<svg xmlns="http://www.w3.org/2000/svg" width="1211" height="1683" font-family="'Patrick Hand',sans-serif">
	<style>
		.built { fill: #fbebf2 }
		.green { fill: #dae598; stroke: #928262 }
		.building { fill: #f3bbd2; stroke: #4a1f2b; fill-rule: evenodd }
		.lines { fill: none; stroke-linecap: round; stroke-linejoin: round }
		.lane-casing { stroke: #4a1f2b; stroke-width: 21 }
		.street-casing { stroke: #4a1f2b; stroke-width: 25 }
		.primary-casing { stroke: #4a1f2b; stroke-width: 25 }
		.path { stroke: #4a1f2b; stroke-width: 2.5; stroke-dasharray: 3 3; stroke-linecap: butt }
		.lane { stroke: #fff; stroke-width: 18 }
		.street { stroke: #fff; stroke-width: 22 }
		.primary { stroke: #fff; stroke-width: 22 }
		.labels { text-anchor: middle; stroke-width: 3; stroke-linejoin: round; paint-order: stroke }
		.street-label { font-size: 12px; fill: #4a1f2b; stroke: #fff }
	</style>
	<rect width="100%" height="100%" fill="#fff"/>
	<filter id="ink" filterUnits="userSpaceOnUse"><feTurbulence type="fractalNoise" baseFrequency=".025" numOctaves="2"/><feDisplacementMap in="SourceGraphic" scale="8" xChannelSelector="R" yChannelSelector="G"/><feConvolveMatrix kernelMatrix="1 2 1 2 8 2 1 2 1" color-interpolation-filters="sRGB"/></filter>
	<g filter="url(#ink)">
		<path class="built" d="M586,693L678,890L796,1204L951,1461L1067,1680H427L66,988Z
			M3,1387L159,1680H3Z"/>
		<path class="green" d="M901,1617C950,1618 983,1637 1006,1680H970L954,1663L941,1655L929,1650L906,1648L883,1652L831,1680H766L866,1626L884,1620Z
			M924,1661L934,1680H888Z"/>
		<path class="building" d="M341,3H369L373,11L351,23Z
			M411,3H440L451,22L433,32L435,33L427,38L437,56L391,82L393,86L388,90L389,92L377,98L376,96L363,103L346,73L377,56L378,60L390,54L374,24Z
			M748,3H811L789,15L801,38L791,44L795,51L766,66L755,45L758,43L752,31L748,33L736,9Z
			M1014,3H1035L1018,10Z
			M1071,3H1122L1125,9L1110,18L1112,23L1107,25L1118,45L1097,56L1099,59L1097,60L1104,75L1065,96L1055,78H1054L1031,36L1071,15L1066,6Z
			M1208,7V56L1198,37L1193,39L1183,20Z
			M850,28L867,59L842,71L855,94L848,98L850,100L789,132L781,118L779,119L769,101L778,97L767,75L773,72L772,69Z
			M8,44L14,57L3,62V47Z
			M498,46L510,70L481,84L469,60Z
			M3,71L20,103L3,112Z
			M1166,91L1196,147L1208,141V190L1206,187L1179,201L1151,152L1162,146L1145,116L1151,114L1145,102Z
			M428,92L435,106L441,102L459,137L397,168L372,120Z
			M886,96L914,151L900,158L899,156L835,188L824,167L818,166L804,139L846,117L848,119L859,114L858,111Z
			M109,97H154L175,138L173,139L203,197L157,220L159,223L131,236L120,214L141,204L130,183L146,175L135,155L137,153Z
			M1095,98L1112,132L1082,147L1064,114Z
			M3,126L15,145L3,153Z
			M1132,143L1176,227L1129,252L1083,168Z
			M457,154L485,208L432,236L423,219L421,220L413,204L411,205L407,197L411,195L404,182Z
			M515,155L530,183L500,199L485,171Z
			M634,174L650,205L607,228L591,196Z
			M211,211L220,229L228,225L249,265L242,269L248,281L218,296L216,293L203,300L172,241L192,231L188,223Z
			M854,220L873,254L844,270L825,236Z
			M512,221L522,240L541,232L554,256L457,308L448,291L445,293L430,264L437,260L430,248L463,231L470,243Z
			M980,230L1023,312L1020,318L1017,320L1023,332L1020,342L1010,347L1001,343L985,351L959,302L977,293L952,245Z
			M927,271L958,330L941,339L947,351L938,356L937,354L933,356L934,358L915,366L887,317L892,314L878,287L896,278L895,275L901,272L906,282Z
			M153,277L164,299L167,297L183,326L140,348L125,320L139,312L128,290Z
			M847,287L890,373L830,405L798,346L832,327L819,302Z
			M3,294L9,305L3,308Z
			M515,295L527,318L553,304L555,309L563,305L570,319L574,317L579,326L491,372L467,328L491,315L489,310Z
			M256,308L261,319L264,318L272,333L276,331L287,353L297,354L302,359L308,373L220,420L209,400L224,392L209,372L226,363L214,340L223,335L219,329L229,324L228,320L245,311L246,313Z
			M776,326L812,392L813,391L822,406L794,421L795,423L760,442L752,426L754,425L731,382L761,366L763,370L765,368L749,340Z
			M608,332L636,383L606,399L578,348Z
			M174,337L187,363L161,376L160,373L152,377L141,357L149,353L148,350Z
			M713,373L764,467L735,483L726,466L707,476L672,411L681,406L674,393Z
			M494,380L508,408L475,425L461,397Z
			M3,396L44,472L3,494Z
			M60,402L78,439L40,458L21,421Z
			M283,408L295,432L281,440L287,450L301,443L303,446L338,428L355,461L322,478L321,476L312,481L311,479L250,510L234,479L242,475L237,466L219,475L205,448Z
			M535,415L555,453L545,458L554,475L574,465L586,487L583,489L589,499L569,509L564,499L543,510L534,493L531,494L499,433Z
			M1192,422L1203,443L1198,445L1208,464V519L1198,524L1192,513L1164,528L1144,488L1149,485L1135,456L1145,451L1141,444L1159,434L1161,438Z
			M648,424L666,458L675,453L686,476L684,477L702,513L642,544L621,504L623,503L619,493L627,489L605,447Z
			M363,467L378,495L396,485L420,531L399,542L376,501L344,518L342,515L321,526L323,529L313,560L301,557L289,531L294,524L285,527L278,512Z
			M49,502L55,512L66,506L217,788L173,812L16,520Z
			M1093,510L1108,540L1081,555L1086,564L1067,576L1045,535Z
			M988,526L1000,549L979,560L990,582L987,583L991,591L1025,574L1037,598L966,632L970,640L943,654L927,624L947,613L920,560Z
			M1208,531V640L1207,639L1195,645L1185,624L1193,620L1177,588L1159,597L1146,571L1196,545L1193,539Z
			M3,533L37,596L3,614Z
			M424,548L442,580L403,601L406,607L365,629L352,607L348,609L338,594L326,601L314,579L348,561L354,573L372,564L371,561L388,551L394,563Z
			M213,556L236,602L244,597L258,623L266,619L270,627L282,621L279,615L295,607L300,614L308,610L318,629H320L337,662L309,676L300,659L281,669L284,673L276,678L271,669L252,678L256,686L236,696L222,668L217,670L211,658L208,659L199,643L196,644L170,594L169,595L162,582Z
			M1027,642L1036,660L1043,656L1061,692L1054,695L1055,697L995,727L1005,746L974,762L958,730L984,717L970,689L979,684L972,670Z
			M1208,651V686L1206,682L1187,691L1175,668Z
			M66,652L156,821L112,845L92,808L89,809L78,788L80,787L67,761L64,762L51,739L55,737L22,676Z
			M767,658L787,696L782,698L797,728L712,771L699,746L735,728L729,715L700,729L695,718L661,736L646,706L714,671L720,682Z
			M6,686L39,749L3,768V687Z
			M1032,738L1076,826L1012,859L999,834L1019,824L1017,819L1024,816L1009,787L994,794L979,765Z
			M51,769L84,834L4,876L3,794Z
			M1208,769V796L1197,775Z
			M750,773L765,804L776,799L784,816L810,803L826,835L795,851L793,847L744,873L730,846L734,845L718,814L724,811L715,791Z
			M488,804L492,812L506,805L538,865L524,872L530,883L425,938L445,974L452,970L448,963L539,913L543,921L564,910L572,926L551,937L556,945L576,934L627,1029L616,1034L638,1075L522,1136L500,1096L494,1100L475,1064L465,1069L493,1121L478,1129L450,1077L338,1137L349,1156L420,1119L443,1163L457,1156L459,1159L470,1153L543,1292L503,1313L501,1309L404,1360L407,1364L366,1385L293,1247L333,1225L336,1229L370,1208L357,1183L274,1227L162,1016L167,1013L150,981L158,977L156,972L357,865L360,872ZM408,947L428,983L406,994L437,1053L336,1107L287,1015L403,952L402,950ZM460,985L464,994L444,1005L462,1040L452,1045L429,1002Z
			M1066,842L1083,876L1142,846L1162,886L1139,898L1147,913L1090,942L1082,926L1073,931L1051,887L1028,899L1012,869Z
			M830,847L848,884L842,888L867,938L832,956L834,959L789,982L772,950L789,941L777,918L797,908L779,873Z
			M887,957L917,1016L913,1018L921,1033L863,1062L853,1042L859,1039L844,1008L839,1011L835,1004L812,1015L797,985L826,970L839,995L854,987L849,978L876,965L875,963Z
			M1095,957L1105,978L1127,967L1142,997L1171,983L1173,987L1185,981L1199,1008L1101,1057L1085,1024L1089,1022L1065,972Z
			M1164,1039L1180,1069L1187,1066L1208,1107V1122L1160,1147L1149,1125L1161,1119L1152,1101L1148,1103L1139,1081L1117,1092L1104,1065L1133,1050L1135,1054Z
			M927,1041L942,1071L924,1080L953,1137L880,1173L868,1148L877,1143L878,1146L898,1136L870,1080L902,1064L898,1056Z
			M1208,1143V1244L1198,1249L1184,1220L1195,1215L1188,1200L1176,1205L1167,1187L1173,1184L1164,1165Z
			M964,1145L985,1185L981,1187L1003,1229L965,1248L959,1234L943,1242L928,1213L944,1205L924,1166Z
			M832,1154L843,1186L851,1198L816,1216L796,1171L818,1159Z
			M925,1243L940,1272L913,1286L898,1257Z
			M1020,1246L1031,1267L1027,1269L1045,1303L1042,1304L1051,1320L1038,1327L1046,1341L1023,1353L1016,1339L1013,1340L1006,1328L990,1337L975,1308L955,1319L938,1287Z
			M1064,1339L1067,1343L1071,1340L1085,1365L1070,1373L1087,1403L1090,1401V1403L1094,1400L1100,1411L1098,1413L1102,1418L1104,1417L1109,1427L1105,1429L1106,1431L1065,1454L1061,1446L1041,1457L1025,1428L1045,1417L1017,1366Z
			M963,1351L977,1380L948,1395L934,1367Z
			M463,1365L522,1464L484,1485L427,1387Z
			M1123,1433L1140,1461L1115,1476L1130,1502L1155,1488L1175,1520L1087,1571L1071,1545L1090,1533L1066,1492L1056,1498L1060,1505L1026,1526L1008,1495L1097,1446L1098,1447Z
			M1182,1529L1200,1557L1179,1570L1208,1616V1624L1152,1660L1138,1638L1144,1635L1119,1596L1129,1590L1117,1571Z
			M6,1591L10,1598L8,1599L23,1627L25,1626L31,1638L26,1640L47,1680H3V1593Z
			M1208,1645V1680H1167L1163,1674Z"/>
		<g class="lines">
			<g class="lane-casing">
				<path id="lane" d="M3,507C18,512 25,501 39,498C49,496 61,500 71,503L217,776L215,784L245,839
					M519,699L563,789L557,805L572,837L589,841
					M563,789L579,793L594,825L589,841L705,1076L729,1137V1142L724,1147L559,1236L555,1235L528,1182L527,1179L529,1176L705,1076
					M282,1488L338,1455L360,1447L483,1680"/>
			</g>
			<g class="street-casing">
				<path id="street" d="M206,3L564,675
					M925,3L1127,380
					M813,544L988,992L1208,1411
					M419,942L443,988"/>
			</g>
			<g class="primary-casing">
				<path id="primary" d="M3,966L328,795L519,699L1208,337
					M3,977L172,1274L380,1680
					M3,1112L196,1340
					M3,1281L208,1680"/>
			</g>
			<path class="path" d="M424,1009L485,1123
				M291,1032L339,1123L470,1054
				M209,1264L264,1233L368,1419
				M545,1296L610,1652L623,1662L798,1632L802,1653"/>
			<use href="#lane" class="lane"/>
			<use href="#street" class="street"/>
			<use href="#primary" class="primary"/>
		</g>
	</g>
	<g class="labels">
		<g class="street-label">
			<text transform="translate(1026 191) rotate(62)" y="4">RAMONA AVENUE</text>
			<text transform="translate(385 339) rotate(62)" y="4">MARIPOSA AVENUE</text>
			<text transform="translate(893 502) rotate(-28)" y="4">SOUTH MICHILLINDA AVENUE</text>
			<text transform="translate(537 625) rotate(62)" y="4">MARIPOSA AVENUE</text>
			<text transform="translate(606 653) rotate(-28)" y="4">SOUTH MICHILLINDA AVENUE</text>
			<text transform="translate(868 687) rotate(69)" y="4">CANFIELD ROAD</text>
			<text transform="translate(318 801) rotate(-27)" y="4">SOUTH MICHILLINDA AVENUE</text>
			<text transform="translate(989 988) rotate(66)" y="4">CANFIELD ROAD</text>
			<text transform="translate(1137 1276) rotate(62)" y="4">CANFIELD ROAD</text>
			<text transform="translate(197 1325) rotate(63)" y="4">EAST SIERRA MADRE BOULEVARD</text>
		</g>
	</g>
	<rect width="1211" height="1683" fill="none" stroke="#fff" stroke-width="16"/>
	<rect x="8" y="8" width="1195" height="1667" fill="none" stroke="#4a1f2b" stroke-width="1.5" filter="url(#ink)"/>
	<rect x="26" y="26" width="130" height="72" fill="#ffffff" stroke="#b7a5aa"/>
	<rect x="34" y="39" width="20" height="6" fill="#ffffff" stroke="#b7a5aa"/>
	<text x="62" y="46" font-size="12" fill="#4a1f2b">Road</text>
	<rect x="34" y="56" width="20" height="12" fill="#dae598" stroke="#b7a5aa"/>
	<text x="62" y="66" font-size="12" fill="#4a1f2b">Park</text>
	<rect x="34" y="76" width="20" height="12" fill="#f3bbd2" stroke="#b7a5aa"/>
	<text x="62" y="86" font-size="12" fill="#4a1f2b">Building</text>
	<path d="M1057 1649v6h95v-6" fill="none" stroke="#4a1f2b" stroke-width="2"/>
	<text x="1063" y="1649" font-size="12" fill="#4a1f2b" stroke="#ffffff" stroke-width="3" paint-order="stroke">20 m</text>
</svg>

========

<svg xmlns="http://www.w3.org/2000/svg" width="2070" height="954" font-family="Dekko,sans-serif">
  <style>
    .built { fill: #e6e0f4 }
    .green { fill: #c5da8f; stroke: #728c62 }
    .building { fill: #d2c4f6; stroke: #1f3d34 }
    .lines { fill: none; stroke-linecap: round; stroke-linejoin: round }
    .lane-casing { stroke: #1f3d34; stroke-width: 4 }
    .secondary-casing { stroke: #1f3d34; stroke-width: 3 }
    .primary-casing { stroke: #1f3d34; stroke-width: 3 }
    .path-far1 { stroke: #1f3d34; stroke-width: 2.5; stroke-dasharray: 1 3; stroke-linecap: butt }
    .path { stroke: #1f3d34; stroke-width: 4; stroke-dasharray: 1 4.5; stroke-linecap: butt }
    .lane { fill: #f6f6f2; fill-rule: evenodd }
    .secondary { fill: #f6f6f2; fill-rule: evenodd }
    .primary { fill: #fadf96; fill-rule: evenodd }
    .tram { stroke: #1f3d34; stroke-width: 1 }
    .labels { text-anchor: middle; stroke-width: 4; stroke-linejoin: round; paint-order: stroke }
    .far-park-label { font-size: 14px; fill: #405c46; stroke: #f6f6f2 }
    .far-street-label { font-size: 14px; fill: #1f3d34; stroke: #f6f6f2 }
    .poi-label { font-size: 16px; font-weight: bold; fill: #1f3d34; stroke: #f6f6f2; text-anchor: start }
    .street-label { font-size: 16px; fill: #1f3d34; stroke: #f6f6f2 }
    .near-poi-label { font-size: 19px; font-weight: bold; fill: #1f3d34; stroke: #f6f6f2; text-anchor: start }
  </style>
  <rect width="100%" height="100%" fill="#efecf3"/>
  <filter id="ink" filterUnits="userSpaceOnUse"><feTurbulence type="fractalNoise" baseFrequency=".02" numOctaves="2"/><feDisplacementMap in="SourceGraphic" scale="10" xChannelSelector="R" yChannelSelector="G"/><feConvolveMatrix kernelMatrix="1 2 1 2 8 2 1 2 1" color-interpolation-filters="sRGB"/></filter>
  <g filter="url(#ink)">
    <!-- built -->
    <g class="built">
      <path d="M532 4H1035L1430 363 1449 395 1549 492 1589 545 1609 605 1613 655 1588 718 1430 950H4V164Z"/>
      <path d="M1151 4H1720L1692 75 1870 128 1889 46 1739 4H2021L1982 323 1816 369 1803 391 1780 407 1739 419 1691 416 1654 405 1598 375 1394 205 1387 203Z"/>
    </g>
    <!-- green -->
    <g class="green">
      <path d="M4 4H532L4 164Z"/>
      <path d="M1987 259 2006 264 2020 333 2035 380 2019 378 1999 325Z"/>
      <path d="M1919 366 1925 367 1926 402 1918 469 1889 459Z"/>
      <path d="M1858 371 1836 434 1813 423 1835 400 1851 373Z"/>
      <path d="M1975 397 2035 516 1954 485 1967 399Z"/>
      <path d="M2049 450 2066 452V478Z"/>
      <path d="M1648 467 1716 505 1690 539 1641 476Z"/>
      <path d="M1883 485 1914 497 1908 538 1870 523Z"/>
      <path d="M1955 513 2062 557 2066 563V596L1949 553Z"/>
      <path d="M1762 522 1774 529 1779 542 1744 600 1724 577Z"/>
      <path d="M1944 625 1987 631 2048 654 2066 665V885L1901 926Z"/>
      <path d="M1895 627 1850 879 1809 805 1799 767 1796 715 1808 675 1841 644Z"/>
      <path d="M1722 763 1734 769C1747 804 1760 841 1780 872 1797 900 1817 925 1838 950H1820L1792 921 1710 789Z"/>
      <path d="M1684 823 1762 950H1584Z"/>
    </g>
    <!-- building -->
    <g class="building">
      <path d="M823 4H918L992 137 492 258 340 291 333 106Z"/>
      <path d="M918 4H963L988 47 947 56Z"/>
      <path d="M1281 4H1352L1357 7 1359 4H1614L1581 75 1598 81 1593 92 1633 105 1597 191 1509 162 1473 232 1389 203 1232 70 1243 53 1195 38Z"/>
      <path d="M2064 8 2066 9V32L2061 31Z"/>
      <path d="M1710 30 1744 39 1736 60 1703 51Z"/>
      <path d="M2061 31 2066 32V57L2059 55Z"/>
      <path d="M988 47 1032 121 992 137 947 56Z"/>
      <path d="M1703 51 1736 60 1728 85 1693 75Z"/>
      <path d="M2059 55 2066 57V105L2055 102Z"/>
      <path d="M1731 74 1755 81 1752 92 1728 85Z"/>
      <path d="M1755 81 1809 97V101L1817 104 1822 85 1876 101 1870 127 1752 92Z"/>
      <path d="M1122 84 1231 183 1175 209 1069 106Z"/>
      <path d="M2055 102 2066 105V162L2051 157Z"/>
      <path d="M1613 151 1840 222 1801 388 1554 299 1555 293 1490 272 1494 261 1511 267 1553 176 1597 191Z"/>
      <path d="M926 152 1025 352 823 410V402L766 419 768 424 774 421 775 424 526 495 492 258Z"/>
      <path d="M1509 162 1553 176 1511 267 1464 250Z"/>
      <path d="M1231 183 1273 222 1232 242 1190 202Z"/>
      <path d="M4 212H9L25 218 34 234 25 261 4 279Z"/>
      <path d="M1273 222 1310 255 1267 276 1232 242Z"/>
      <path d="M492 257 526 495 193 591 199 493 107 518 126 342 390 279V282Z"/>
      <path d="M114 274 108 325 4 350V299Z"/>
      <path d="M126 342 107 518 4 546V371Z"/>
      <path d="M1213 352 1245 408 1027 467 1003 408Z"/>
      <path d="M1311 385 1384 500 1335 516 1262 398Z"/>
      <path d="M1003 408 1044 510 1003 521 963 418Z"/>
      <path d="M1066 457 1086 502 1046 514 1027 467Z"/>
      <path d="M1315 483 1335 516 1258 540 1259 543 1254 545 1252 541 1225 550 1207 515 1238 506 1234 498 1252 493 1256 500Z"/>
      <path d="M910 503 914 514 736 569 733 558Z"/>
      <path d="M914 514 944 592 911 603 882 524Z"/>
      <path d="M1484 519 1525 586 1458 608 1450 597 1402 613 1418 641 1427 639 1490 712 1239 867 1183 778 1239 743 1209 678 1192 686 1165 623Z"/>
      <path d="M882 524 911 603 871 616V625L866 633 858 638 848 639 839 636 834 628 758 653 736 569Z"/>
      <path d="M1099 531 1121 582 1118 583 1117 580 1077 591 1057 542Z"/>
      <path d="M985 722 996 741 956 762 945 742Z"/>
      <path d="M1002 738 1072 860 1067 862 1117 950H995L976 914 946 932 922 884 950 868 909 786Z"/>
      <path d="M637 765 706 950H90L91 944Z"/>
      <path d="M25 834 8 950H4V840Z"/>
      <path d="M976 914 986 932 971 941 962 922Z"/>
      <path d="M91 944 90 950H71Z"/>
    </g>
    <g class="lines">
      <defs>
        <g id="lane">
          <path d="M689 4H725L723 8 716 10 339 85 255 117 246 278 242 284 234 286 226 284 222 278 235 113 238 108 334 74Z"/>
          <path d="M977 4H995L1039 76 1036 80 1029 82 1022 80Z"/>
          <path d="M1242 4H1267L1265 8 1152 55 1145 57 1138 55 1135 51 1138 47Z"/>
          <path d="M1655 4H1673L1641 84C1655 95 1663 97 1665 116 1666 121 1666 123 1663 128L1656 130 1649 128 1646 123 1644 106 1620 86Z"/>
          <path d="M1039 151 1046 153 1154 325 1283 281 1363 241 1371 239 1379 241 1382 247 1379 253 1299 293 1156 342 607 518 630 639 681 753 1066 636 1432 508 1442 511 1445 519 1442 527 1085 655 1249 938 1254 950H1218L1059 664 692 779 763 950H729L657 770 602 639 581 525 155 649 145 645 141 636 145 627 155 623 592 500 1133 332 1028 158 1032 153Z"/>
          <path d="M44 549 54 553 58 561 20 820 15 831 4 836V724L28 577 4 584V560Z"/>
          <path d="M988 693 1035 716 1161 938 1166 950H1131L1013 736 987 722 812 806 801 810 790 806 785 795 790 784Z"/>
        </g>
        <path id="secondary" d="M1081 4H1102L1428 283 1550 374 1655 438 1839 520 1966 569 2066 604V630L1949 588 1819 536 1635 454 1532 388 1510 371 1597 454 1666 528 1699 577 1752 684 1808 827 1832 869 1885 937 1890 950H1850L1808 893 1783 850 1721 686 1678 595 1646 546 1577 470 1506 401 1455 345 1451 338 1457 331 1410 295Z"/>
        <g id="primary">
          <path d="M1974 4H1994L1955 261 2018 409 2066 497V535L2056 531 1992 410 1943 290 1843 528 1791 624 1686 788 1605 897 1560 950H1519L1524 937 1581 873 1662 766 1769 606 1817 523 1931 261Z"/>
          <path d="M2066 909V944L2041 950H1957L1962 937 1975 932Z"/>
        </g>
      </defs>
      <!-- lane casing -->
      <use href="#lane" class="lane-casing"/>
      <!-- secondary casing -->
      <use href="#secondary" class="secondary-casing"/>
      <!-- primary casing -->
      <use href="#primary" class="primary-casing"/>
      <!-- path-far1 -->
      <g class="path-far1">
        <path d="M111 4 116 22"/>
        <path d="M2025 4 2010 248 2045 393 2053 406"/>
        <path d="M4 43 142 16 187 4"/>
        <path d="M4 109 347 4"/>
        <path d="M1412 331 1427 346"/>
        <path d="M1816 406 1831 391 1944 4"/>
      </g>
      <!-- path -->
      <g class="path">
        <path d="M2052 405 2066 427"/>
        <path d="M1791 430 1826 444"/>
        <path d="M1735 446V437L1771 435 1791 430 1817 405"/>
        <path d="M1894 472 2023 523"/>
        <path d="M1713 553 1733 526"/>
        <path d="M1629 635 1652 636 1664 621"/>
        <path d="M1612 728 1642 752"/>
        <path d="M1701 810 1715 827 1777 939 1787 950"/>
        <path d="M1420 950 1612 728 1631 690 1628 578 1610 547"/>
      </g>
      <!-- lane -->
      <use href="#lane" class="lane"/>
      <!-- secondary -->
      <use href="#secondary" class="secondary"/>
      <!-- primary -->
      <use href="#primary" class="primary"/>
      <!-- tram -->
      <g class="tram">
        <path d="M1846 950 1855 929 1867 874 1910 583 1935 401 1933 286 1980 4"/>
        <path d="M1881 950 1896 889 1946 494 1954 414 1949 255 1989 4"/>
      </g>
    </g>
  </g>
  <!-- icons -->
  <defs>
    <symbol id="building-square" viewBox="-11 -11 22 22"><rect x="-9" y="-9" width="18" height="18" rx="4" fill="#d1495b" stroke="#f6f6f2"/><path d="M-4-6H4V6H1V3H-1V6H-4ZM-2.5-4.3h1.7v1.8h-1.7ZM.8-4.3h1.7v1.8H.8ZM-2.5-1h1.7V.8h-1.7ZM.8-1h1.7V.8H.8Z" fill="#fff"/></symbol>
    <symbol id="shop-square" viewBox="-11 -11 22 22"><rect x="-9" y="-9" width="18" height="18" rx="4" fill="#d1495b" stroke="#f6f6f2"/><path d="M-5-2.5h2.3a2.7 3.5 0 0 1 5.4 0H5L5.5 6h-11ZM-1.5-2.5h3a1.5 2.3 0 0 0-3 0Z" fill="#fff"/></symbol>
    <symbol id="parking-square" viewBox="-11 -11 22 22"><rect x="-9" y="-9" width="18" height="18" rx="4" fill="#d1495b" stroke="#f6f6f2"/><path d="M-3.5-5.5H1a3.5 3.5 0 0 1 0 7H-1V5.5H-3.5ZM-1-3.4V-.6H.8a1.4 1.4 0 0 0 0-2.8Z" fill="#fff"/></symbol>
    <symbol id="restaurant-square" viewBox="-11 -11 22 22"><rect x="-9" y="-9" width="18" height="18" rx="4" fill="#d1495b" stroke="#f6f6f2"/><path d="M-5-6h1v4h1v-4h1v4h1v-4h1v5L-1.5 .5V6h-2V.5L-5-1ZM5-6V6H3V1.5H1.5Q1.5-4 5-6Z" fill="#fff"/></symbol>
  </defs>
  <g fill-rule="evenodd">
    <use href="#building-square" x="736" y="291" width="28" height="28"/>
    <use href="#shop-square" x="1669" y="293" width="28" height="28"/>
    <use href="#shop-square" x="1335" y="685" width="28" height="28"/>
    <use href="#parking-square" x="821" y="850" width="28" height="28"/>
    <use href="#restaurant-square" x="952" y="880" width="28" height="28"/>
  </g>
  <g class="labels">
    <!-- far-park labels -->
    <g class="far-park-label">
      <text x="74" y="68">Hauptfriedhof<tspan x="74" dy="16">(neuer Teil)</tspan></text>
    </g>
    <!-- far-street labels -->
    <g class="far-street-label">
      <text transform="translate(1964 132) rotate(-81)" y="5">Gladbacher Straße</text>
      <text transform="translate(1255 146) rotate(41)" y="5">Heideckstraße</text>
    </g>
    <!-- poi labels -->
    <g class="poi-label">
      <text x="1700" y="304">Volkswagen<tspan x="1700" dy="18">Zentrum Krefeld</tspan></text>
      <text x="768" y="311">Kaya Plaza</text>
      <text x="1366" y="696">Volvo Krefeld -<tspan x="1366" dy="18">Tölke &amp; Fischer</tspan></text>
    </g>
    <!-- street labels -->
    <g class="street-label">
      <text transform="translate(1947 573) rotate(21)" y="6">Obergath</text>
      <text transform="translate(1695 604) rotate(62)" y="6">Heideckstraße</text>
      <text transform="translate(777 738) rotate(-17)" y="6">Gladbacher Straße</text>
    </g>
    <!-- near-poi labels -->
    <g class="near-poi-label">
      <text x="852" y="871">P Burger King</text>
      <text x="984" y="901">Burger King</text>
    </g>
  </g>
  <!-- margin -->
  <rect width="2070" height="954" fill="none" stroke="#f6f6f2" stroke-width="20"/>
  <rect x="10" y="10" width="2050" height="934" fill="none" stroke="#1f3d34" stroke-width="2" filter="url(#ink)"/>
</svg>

========

Using the data above, reproduce exactly the lines between those holding "#1f3d34; stroke-width: 2.5;" and "middle; stroke-width: 4;", inclusive, and no others.

== Answer to the problem ==
    .path-far1 { stroke: #1f3d34; stroke-width: 2.5; stroke-dasharray: 1 3; stroke-linecap: butt }
    .path { stroke: #1f3d34; stroke-width: 4; stroke-dasharray: 1 4.5; stroke-linecap: butt }
    .lane { fill: #f6f6f2; fill-rule: evenodd }
    .secondary { fill: #f6f6f2; fill-rule: evenodd }
    .primary { fill: #fadf96; fill-rule: evenodd }
    .tram { stroke: #1f3d34; stroke-width: 1 }
    .labels { text-anchor: middle; stroke-width: 4; stroke-linejoin: round; paint-order: stroke }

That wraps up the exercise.